[Dialogue] FW: Jerry Falwell gave a kick to progressives

Jim Rippey jimripsr at qwest.net
Sat May 19 17:53:00 EDT 2007


Thank you, Janice Ulangca, , for Rev. Ron Stief positive comments on
Falwell's life and his passing.  I personally am glad Falwell's hateful
influence is silenced.  But still, I have been taken aback by the vitriol
expressed by some who opposed him.  So I did appreciate Rev. Stief's opening
statement:


"
<http://www.huffingtonpost.com/rev-ron-stief/thanks-jerry-falwell-_b_48829.h
tml> Thanks, Jerry Falwell . . . for Making Me Go to Seminary!"   And I
particularly appreciated his summation:


"In a personal, spiritual sense, I will miss him, but, well, I just hope for
the sake of his own soul that he was wrong in believing that the Bible is
the literal word of God. If it is, his period of judgment will be long and
harsh, possibly worse than he ever imagined for the many categories of good
Christians and good non-Christians he vilified and condemned to a life of
eternal damnation.

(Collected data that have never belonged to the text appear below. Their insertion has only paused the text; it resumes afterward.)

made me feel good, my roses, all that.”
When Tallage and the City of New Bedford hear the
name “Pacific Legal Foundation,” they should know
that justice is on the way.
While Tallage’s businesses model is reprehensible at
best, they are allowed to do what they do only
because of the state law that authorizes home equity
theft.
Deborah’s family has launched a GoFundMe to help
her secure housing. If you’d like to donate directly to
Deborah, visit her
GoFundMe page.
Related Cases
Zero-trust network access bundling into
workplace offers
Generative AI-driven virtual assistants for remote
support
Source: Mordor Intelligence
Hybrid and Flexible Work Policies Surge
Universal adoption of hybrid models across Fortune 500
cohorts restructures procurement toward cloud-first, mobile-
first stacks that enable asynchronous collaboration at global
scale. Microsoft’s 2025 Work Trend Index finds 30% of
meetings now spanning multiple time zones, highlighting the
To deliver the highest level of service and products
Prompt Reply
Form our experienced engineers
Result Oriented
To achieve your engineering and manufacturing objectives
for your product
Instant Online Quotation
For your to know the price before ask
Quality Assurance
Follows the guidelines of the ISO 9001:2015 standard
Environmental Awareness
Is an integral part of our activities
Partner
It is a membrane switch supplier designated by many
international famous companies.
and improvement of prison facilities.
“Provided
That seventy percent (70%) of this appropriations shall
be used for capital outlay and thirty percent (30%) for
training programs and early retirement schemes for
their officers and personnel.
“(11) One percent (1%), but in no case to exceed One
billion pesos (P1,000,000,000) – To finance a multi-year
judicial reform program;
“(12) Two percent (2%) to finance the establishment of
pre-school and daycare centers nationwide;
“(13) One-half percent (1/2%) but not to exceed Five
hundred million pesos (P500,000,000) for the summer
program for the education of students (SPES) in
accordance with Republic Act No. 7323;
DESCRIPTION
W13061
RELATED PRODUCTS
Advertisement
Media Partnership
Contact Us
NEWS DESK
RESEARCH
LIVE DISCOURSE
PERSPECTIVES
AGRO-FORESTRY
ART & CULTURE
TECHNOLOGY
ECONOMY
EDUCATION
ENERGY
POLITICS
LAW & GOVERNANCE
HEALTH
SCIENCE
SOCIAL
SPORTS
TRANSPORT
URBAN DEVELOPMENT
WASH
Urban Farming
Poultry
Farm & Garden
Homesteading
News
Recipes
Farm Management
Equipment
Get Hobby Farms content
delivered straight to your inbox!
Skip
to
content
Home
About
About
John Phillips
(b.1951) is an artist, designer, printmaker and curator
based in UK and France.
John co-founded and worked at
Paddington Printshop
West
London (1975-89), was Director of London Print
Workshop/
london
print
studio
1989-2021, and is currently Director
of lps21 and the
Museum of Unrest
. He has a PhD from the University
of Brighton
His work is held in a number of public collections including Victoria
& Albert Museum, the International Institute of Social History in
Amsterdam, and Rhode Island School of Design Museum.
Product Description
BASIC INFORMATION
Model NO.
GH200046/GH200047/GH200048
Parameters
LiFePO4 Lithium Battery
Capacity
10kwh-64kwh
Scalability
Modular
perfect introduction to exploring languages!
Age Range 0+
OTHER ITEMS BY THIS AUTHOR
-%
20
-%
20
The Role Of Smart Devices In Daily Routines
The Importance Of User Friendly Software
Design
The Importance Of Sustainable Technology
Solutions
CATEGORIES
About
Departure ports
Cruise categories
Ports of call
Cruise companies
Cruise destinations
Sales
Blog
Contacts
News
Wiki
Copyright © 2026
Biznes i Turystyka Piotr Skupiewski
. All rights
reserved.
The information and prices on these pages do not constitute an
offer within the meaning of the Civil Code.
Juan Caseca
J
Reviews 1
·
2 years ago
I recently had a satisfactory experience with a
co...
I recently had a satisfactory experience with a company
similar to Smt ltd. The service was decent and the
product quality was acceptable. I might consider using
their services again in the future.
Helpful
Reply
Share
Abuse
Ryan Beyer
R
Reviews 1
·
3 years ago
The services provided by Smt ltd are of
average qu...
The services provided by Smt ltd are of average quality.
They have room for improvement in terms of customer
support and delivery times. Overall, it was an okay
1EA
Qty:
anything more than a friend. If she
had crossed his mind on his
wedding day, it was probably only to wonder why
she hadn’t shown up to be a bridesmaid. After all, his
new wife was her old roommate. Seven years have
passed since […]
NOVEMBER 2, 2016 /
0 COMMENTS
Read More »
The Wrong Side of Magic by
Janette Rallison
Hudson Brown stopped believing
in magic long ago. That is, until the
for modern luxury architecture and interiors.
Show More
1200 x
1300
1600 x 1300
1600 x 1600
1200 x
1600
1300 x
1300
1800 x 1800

For the one thing the God of the Bible doesn't tolerate,
regardless of who is behind it, is the persecution of the vulnerable and the
marginalization of the innocent."

I also resonated with these two paragraphs of his:  

 

"I abandoned my plans to go to law school and headed to the Pacific School
of Religion in Berkeley to earn my Divinity degree. From the day I arrived
-- and even before on my application -- my purpose in life was now to
organize the counter-force in progressive religion that would stop the Moral
Majority from distorting the Biblical message..."   

 

And later:  

"Poll after poll shows that the conservative Christian movement is losing
the struggle for the hearts and minds of American on key issues like gay
rights, even though they have had a lot of victories in passing anti-gay
marriage initiatives. People are awakening from their long slumber. The
culture is recovering from a dangerous period ushered in by the Moral
Majority of equating Christianity with gay-bashing. The religious right has
splintered, as many, in the National Association of Evangelicals and others,
see the dangers of global warming, Darfur, the global HIV/AIDS crisis, and
poverty in America as Biblical issues that trump the obsession of the far
right of keeping women in their place in the home and the doctor's office. A
contemporary Christian identity is being birthed from both the left and the
right that meets somewhere in the middle on setting a new public policy
agenda that meets the real needs of our society, not some mythological
strategy of gathering personal power by vilifying the most vulnerable."

Personally, in my darkest doubts, I have never abandoned the idea that the
best thing good people could do is work to make the spirit of the Sermon on
the Mount a reality in our social institutions and our personal lives.  Rev.
Ron Stief seems to be living his life very effectively in that spirit.
Thanks for sharing his thoughts with us.